> _Required action A_
Please extract the part of the blog post on overused plots that opens with the words containing "A) Kill the" and closes with "some pre-programmed fashion.".
> _Required action B_
In the blog post on overused plots, what happens in the first twist on "Kill the Prince!" after the players kill the prince?

> _Selected text_
Monday, October 09, 2006

A world of Overused Plots (An Iron Larper Challenge)

So. I started a thread over on in their Larp forum, but it didn't really take off. So i'm going to repost some of that here and see what it generates:

The Challenge:
1) Name a plot device that is done to death.
2) Figure out a way to turn that plot device on it's ear.
3) Profit!
4) Additionally, you may offer new twists to other over done plots too.

A) Kill the Prince!

The gaff: Some dude in charge needs to be croaked. Damn the man! Fight the power!

The twist: Set it up so that when they go to gank him. a couple of things could happen.
1) They kill the prince disturbingly easily. Only to go to court and find him there and smiling. He seems to have no interest in discussing things nor is he interested in killing the characters. That'll bake their noodes good and proper as they try to figure out what the fuck is going on.
2) They kill the prince only to have the city completely fall apart because of the way the prince put the place together. City infrastructure flies to pieces and each week therafter some vampire or other flips out in some pre-programmed fashion.

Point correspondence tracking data
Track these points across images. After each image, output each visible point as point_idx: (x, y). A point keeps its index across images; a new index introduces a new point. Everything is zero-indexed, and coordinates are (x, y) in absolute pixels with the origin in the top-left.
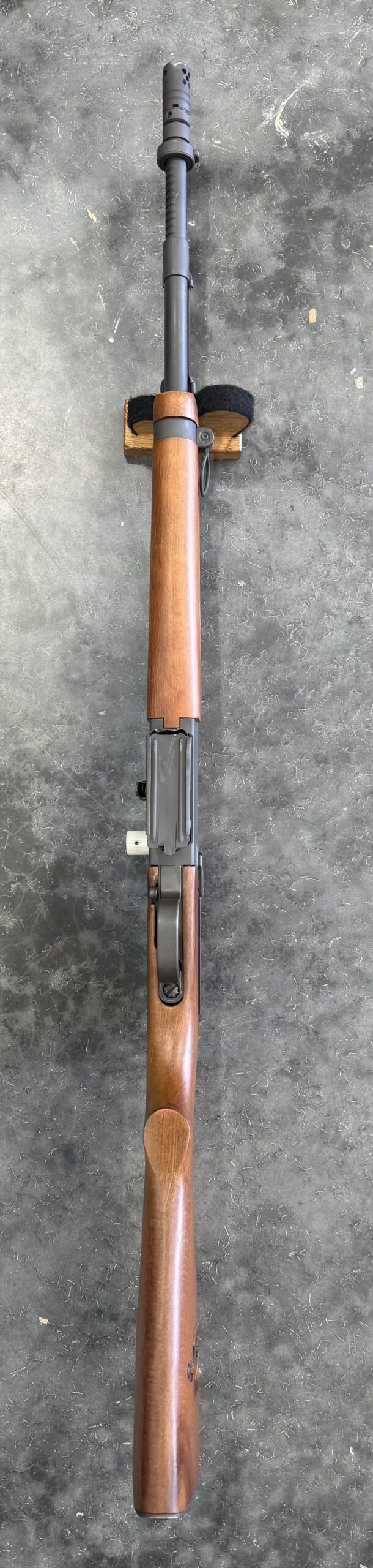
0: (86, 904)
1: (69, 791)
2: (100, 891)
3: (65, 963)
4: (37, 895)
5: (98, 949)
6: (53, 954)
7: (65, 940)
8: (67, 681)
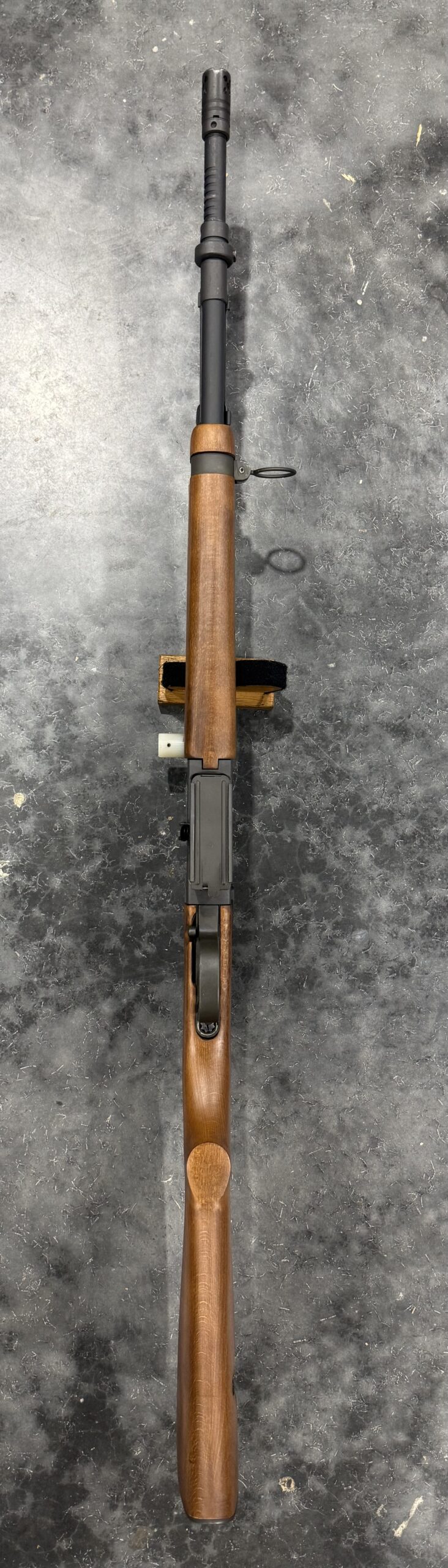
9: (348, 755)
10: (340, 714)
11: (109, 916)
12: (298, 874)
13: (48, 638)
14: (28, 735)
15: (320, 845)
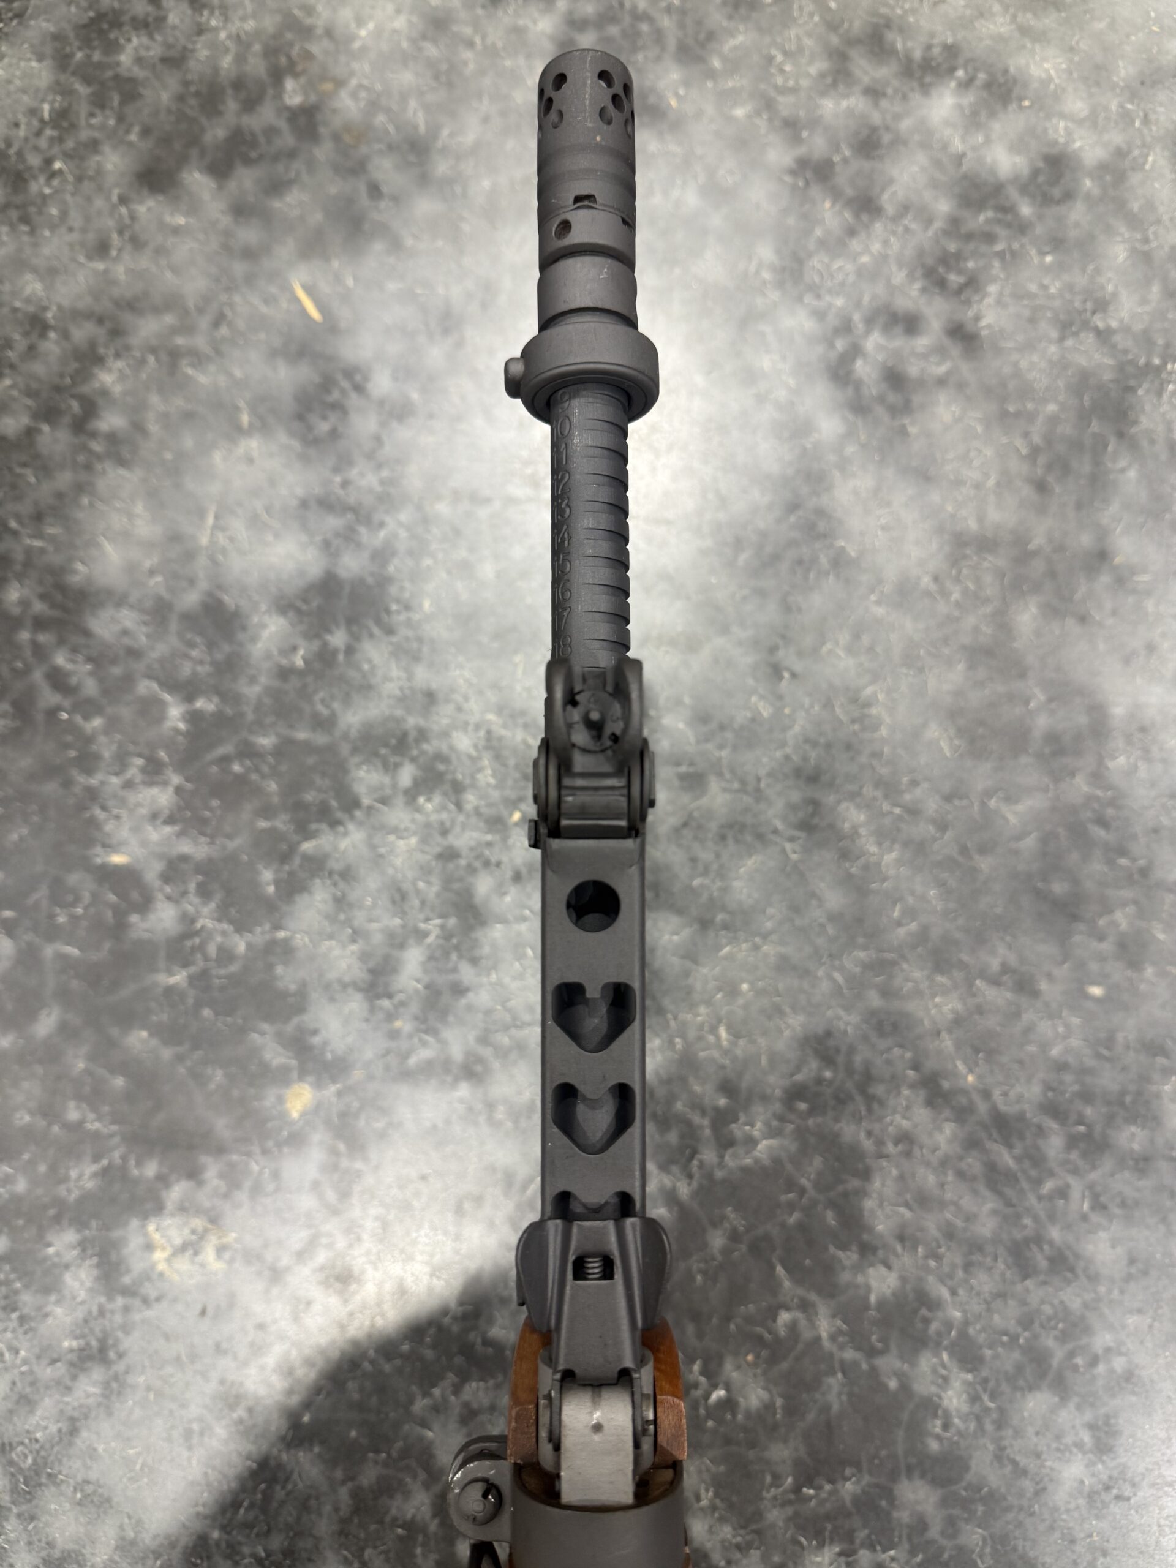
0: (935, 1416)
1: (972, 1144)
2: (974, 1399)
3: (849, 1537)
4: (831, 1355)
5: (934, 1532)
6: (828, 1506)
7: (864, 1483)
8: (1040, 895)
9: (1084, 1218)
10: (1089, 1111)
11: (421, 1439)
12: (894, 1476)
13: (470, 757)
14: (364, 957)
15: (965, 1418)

==

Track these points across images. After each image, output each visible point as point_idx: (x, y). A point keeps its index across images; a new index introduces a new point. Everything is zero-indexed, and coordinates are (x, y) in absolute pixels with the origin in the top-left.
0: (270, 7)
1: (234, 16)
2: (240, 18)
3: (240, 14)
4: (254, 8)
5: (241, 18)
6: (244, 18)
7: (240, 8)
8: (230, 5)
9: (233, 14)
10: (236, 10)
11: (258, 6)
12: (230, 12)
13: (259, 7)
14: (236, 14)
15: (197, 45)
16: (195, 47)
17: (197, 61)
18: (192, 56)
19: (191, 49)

> _Exercise response A_
A) Kill the Prince!

The gaff: Some dude in charge needs to be croaked. Damn the man! Fight the power!

The twist: Set it up so that when they go to gank him. a couple of things could happen.
1) They kill the prince disturbingly easily. Only to go to court and find him there and smiling. He seems to have no interest in discussing things nor is he interested in killing the characters. That'll bake their noodes good and proper as they try to figure out what the fuck is going on.
2) They kill the prince only to have the city completely fall apart because of the way the prince put the place together. City infrastructure flies to pieces and each week therafter some vampire or other flips out in some pre-programmed fashion.

> _Exercise response B_
They go to court and find him there, smiling.